Muitos políticos, afirma o ministro, apostam na morosidade da Justiça para analisar a inconstitucionalidade das leis para se beneficiarem no contexto político em que a lei é aprovada. “Depois, quando o projeto chega ao STF e é declarado inconstitucional, acabam colocando panos quentes, para não haver uma conseqüência social mais drástica, [contra aquele que criou a lei inconstitucional]”. Ele diz que, para não beneficiar quem aposta na morosidade da Justiça, é contrário a modular decisões do STF, declarando sempre que uma lei inconstitucional é inconstitucional desde a sua criação.

O papel de algoz, complementa o ministro, é o preço módico a ser pago para viver na Democracia. “Para nós, o que tem valor maior não é conveniência política, mas a Constituição Federal, da qual somos guardiões.”

A diferença de entendimentos entre Judiciário e Legislativo, porém, não se dá somente pelo fator político que movimenta as decisões de parlamentares, diz Flávio Dino, que tem vivência nas duas esferas.
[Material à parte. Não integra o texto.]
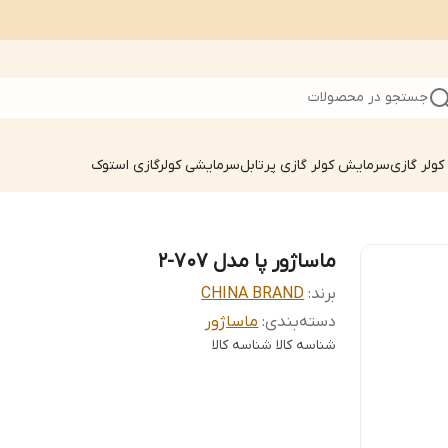
جستجو در محصولات
ولر گازی
سرمایش کولر گازی پرتابل
سرمایشی کولرگازی استوک
ماساژور پا مدل 707-2
برند:
CHINA BRAND
دسته‌بندی
:
ماساژور
شناسه کالا
شناسه کالا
Deputado federal, de 2007 a 2011, e juiz convocado do Tribunal Regional Federal da 1ª Região, em 2004 e 2005, Dino diz que há uma zona cinzenta “em que tudo é razoável”, ou seja, são possíveis diferentes interpretações sobre a constitucionalidade da mesma lei.

Segundo ele, figura nos tribunais um “ativismo judicial” que pode ser responsabilizado pelas divergências entre as duas esferas. “Crescentemente, o STF e os juízes vêm exercendo papel mais ativo na interpretação da lei. Ampliam intervenção do Judiciário em temas políticos econômicos e sociais, fazendo com que muitas questões sejam interpretadas de modo diferente”, diz o ex-deputado.

Para exemplificar seu ponto de vista, Dino usa a questão da pesquisa com células-tronco embrionárias. “O Congresso discutiu durante anos a questão, mas muitos ministros do Supremo, por motivos até religiosos, consideraram que isso seria inconstitucional”, diz o advogado. Segundo ele, a zona de transição entre constitucionalidade clara e inconstitucionalidade clara serve como campo para o jogo de aprovações e negações entre Congresso e Supremo.